Unfortunately, in the control system world, we don’t have the same philosophy. We believe that as long as we have some sort of device separating the control network from the business network, we are safe. As the incident at the drilling operation showed, this belief is misguided at best—the existence of five unpatched computers (in an automation network comprising of hundreds of computers and controllers) put the entire system at serious risk.

Where Did That Boundary Go?

IT departments have also learned that their networks are becoming so complicated, it is difficult find the network boundary. For example, the laptop that I am writing this article on is behind my home firewall right now. Yesterday it was behind the corporate firewall at my office. Tomorrow it will be on the unprotected wireless network provided by the local airport. At the same time, it will be connected into a number of key corporate servers back at my head office. So where is the corporate network boundary and what is on it?  The answer is “We don’t really know.” So can we depend on one firewall to provide all the security? No!

Now control system networks may not have laptops moving around, but they do have a lot of interconnections that we tend to forget about. Besides the usual link to the business LAN, there can be a myriad of other connections into the control system, including serial links, wireless systems, third-party maintenance connections, remote-site connections over leased public telecommunications networks and dial-up modems. In fact, when ARC Advisory Group recently surveyed control engineers about the types of connections that their automation networks had to the outside world, this is what it found:

  • 47.5% — Company Intranet/Business Network
  • 42.5% — Direct Internet Connections
  • 35% — Direct Dial-up Modems
  • 20% — Wireless Modems
  • 17.5% — No Connection
  • 8.0% — Other Connections

Notice that the percentages in the ARC study do not add up to 100%, indicating that most facilities have multiple pathways into the control system. One security survey of a large refinery uncovered 14 different pathways. The bottom line is that modern control systems are so complex that expecting every single byte of information flowing in or out of the automation network to be inspected by a single firewall is just no longer realistic.

So if the bastion model of security won’t protect our control systems, what will? One place to look is in the work of a little-known, but influential, non-profit foundation called the Jericho Forum.

Eric J. Byres, PE, is principal at Byres Security, Inc. He can be reached at [email protected].

The next installment of this series will discuss the Jericho Forum and its approach to control system security.
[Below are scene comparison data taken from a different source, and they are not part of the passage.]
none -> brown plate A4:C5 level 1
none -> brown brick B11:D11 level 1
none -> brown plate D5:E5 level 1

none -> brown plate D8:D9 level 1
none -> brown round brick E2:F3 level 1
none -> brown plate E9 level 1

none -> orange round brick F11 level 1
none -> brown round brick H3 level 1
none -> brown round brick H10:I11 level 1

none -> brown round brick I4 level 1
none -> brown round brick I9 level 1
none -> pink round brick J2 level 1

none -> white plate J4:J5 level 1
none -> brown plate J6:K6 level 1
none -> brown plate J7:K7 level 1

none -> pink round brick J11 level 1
When Good Firewalls Go Bad

Numbers of Critical Errors in Professionally Configured Firewalls
Source: Courtesy of Avishai Wool, IEEE Computer Magazine, June 2004.
While technologies used inside boundary firewalls are well understood, research indicates that configuring them correctly is still more of an art than a science. In a landmark paper on firewall configuration errors, Avishai Wool showed that even core firewalls in major corporations can be enforcing poorly written rule sets and vulnerable to attack. In the study, Wool defined 12 serious firewall configuration errors (each very general in nature) and then inspected the firewall configurations of 37 major corporations. He found an average seven serious errors per firewall, with some having as many as 12 errors. The results clearly indicate the complex nature of firewall management and that many SCADA/PCN firewalls may be little more than dangerous placebos, offering protection more illusionary than real.